CREATE MULTISET TABLE EDW_XXX.TABLE1 ,NO FALLBACK ,

(CUST_ID VARCHAR(100) CHARACTER SET UNICODE NOT CASESPECIFIC NOT NULL
MFR_ID VARCHAR(100) CHARACTER SET UNICODE NOT CASESPECIFIC NOT NULL,
TIME_VAL VARCHAR(100) CHARACTER SET UNICODE NOT CASESPECIFIC NOT NULL,
PRD_TYP VARCHAR(100) CHARACTER SET UNICODE NOT CASESPECIFIC NOT NULL,
WK_NUM INTEGER)
PRIMARY INDEX ( CUST_ID ,MFR_ID ,TIME_VAL ,PRD_TYP ,WK_NUM )
PARTITION BY ( CASE_N(
PRD_TYP = 'SL',
PRD_TYP = 'LQ',
NO CASE OR UNKNOWN),CASE_N(
TIME_VAL = 'Product selling- Yearly or Half-yearly',
TIME_VAL = 'Product selling - Weekly',
NO CASE OR UNKNOWN),RANGE_N(WK_NUM BETWEEN 1 AND 52 EACH 1 ,
NO RANGE OR UNKNOWN) );

MLPPI - is done in the above table

Inserted a sample of 100 records .
TIME_VAL = 'Product selling- Yearly or Half-yearly' -- 80 records;
TIME_VAL = 'Product selling- Weekly' --20 records;

Before collect stats:
explain
sel * from EDW_XXX.TABLE1
where TIME_VAL = 'Product selling- Yearly or Half-yearly';

explain
sel * from EDW_XXX.TABLE1
where TIME_VAL = 'Product selling - Weekly';

Estimated row count is 80 and 20 respectively

After collect Stats

COLLECT STATISTICS COLUMN (TIME_VAL) ON EDW_XXX.TABLE1;
COLLECT STATISTICS COLUMN (PARTITION) ON EDW_XXX.TABLE1;

explain
sel * from EDW_XXX.TABLE1
where TIME_VAL = 'Product selling- Yearly or Half-yearly'; -- 1 row

explain
sel * from EDW_XXX.TABLE1
where TIME_VAL = 'Product selling - Weekly'; - 20 rows

The number of estimated rows is different after Collect stats for the TIEM_VAL 'Product selling- Yearly or Half-yearly'.

On researching further
sel * from EDW_XXX.TABLE1
where TIME_VAL like 'Product selling- Yearly o%'; -- 80 rows
sel * from EDW_XXX.TABLE1
where TIME_VAL like 'Product selling- Yearly or%'; -- 1 row

when the character limit crosses 25 the explain plan starts changing.

Is there any limitation in using character fields for MLPPI or am i missing something.
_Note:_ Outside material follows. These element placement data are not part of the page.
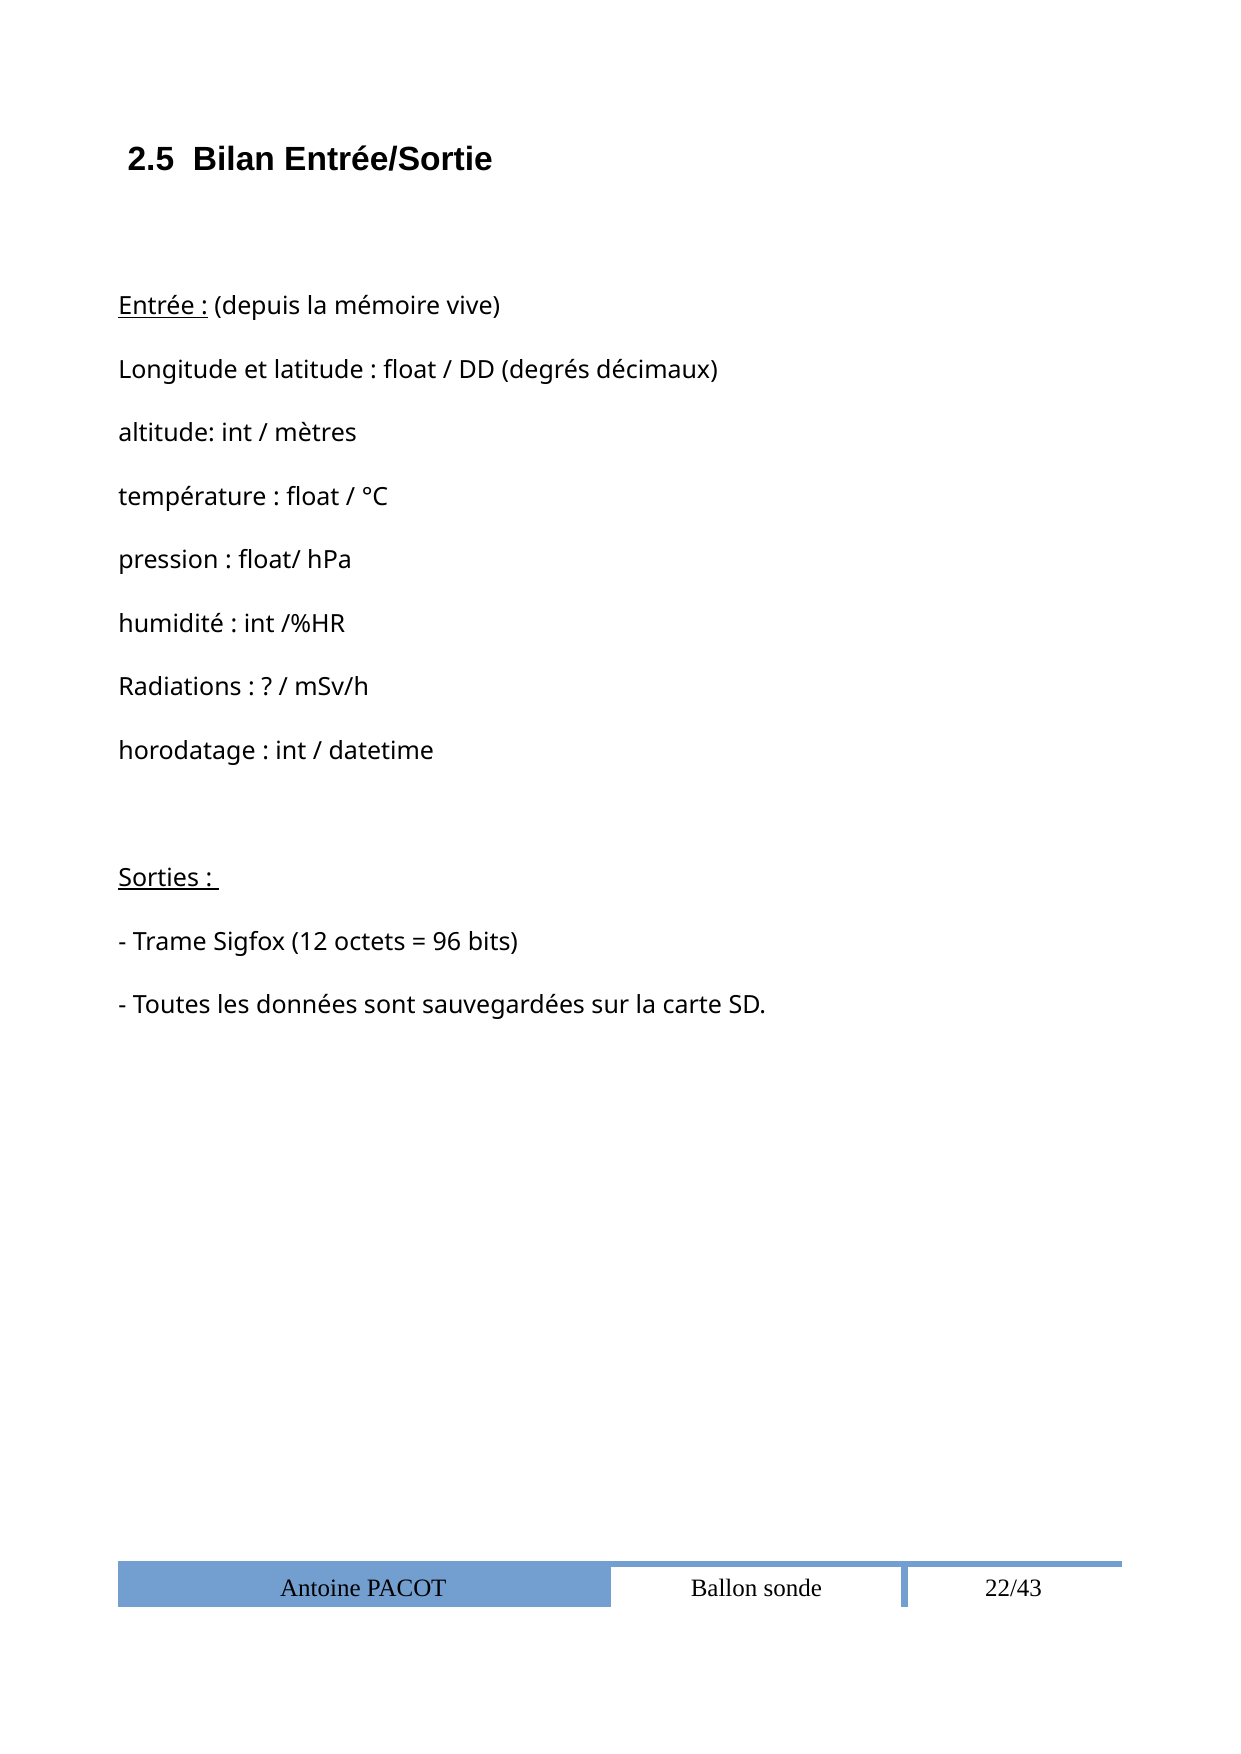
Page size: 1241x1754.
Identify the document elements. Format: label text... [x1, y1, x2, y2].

text Sorties : [118, 859, 1122, 894]
text - Trame Sigfox (12 octets = 96 bits) [118, 923, 1122, 957]
text Longitude et latitude : float / DD (degrés décimaux) [118, 351, 1122, 385]
text Radiations : ? / mSv/h [118, 669, 1122, 703]
text - Toutes les données sont sauvegardées sur la carte SD. [118, 987, 1122, 1021]
text pression : float/ hPa [118, 542, 1122, 576]
text horodatage : int / datetime [118, 732, 1122, 767]
text humidité : int /%HR [118, 605, 1122, 639]
text température : float / °C [118, 478, 1122, 512]
text altitude: int / mètres [118, 415, 1122, 449]
subtitle Bilan Entrée/Sortie [118, 139, 1122, 178]
text Entrée : (depuis la mémoire vive) [118, 288, 1122, 322]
Pls help

BTW, the performance is same for thie simple query And when we use this in the complex queries the Impact CPU is very high. 

 

Aprpeciate your support.

2 REPLIES
Senior Apprentice

Re: Issue with MLPPI

Hi,

 

This isn't a limitation of PPI, it is in the 'statistics' processing.

 

By default, Teradata only collects stats on the first 25 bytes of data, so the stats are only showing part of the data values.

 

I think you need to use the MaxValueLength option on the collect stats command. I'd set the value to maximum length of the TIME_VAL column.

 

HTH
Dave

Ward Analytics Ltd - information in motion
www: http://www.ward-analytics.com
Teradata Employee

Re: Issue with MLPPI

The problem is not directly related to PPI, it's due to having a character field where a relatively large number of leading characters are identical.

In this case, you need to specify a MAXVALUELENGTH for the statistics that is at least long enough to ensure different values will fall into different "buckets".